Tuesday, July 27, 2004

POEMAS INGLESES





Ah quantas máscaras e submáscaras,
Usamos nós no rosto de alma, e quando,
Por jogo apenas, ela tira a máscara,
Sabe que a última tirou enfim?
De máscaras não sabe a vera máscara,
E lá de dentro fica mascarada.
Que consciência seja que se afirme.
O aceite uso de afirmar-se a ensona.
Como criança que ante o espelho teme,
As nossas almas, crianças, distraídas,
Julgam ver outras nas caretas vistas
E um mundo inteiro na esquecida causa;
E quando um pensamento desmascara,
Desmascarar não vai desmascarado.


FERNANDO PESSOA (1888-1935)

Tradução: Jorge de Sena.



A DAMA DE HÉGURI



Ai, flores do verde pinho...

Embora entre tantas outras
talvez nem repares nela,
a flor do pinheiro -
a flor que espera -
já abriu...
em vão.


POESIA DO JAPÃO, séc.

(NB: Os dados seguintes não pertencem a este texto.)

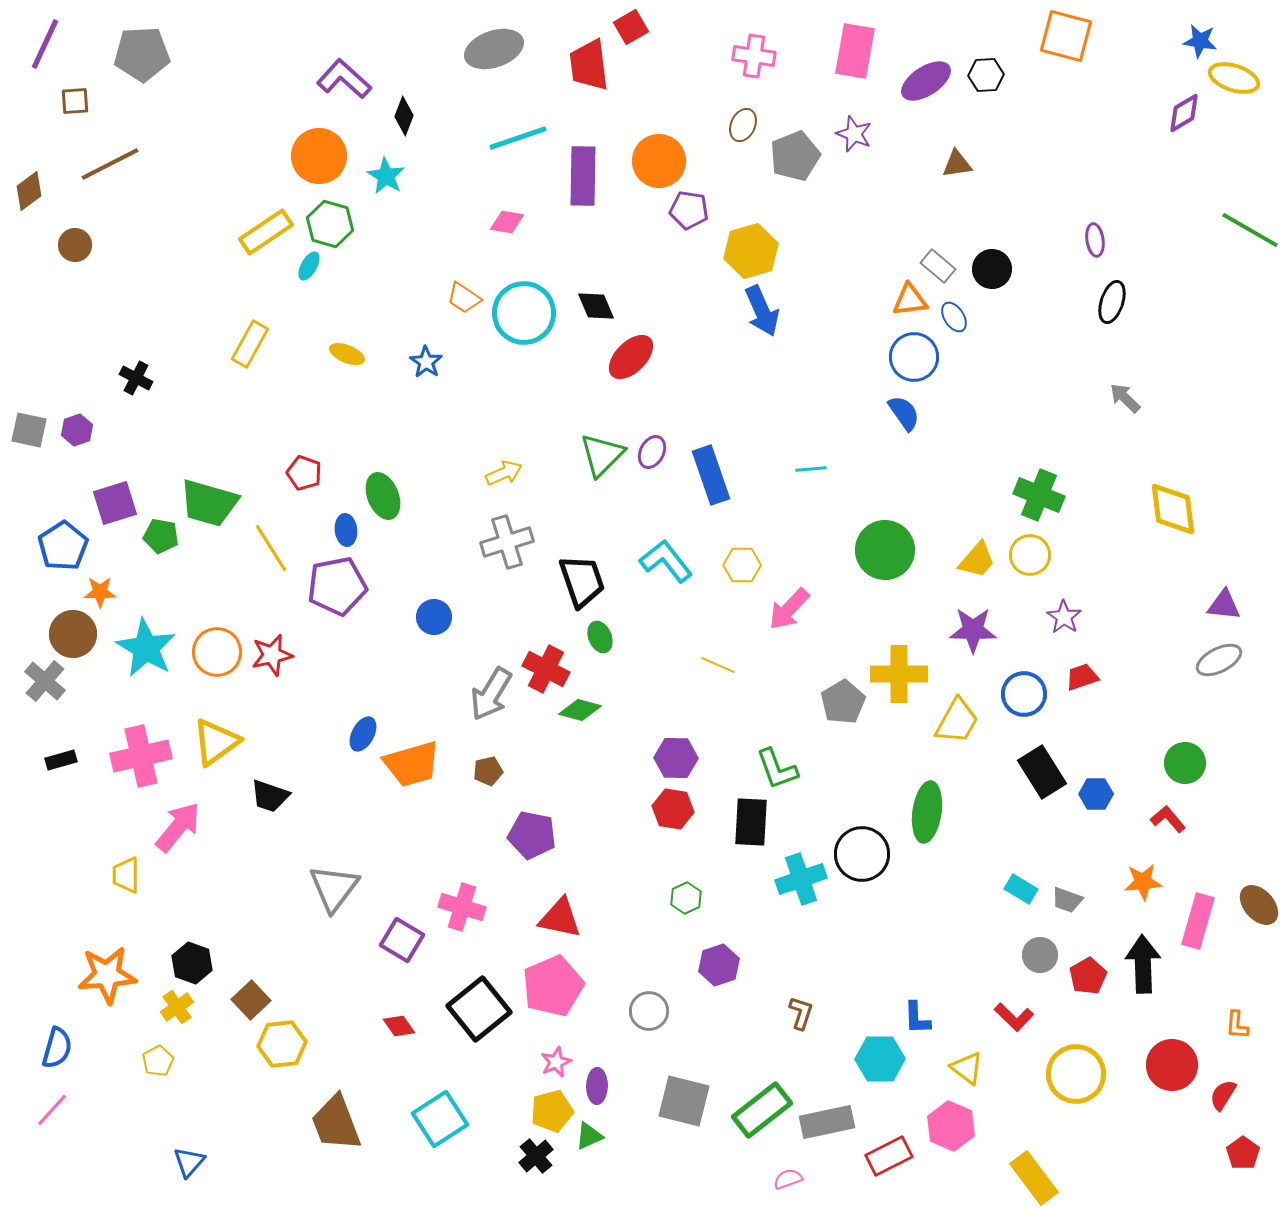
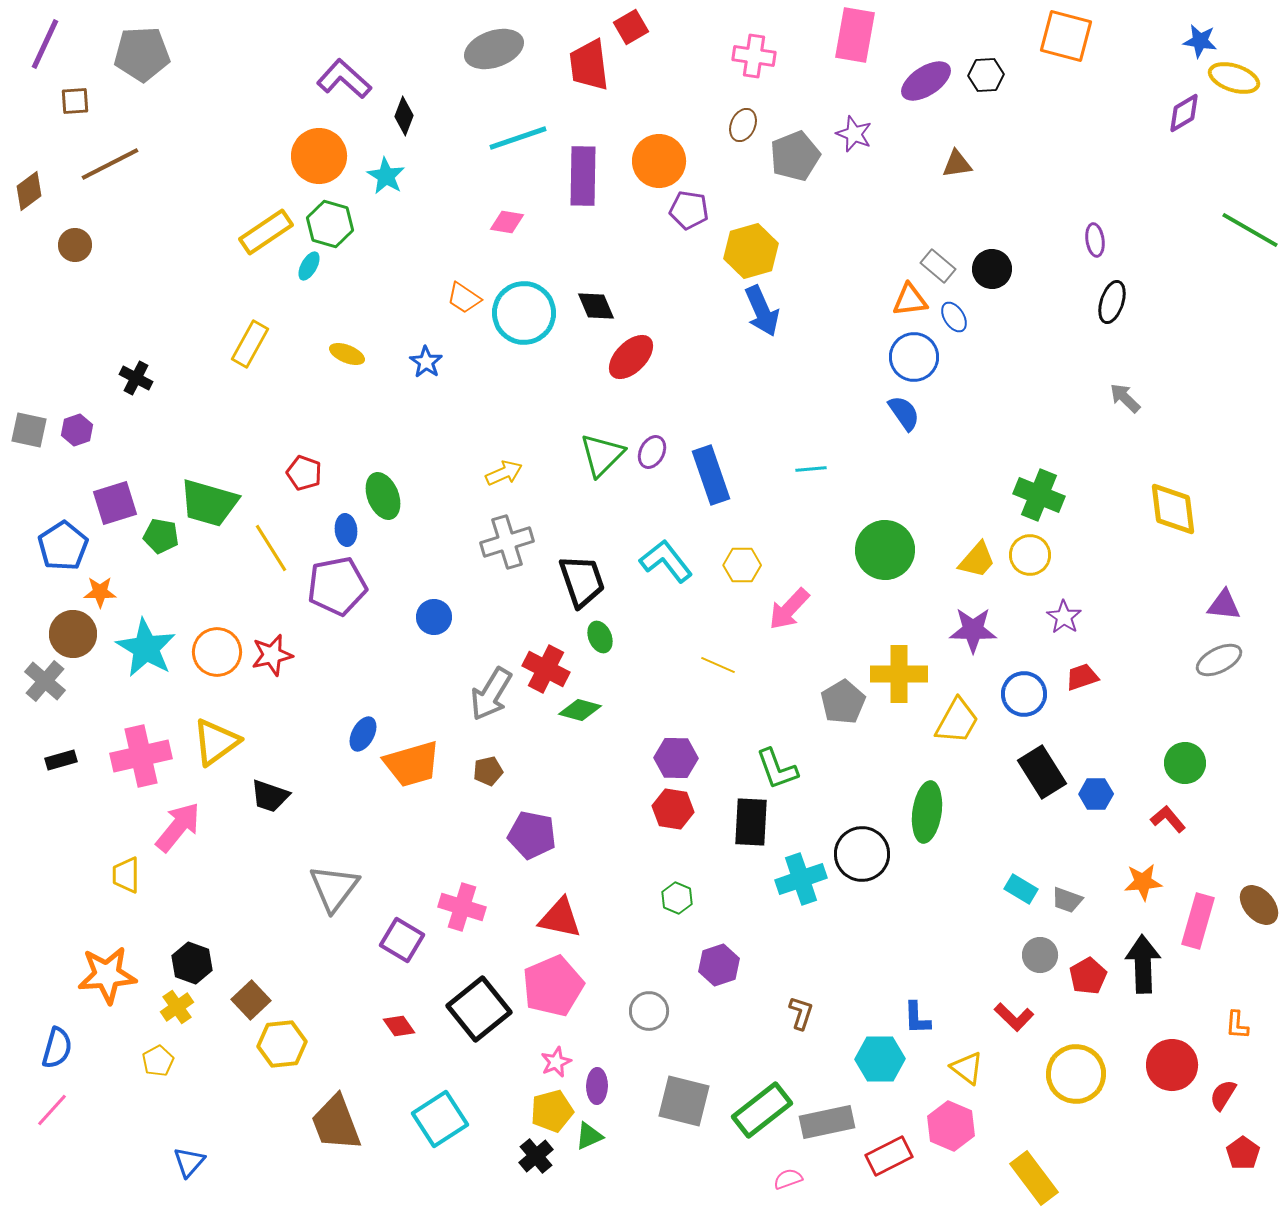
pink rectangle at (855, 51): moved 16 px up
green hexagon at (686, 898): moved 9 px left; rotated 12 degrees counterclockwise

VIII

Monday, July 26, 2004

CANÇÃO





A hora virá de nos alegrarmos
juntos dançando sob a lua cheia.
Hemos de cantar a canção mais doce.
A hora virá de dançarmos juntos.
Tu, minha tuya, minha pomba de ouro,
não te amedronte esta lua cheia.
Sob estrela de ouro, sobre chão em flor,
juntos a dançar, juntos a cantar.


POESIA da América do Sul,Quíchuas
Versão de Herberto Helder

AMAR





Que pode uma criatura senão,
entre criaturas, amar?
amar e esquecer, amar e malamar,
amar, desamar, amar?
sempre, e até de olhos vidrados, amar?

Que pode, pergunto, o ser amoroso,
sozinho, em rotação universal,
senão rodar também, e amar?
amar o que o mar traz à praia,
o que ele sepulta, e o que, na brisa marinha,
é sal, ou precisão de amor, ou simples ânsia?

Amar solenemente as palmas do deserto,
o que é entrega ou adoração expectante,
e amar o inóspito, o cru,
um vaso sem flor,um chão de ferro,
e o peito inerte, e a rua vista em sonho, e
uma ave de rapina.

Este o nosso destino: amor sem conta,
distribuido pelas coisas pérfidas ou nulas,
doação ilimitada a uma completa ingratidão,
e na concha vazia do amor a procura medrosa,
paciente, de mais e mais amor.

Amar a nossa falta mesma de amor,
e na secura nossa amar a água implícita,
e o beijo tácito, e a sede infinita.


CARLOS DRUMMOND DE ANDRADE (1902-1987)

O AMOR TEM ASAS DE OURO




Creio nos anjos que andam pelo mundo,
Creio na deusa com olhos de diamantes,
Creio em amores lunares com piano ao fundo,
Creio nas lendas, nas fadas, nos atlantes,

Creio num engenho que falta mais fecundo
De harmonizar as partes dissonantes,
Creio que tudo é eterno num segundo,
Creio num céu futuro que houve dantes,

Creio nos deuses de um astral mais puro,
Na flor humilde que se encosta ao muro,
Creio na carne que enfeitiça o além,

Creio no incrível, nas coisas assombrosas,
Na ocupação do mundo pelas rosas,
Creio que o amor tem asas de ouro. Ámen.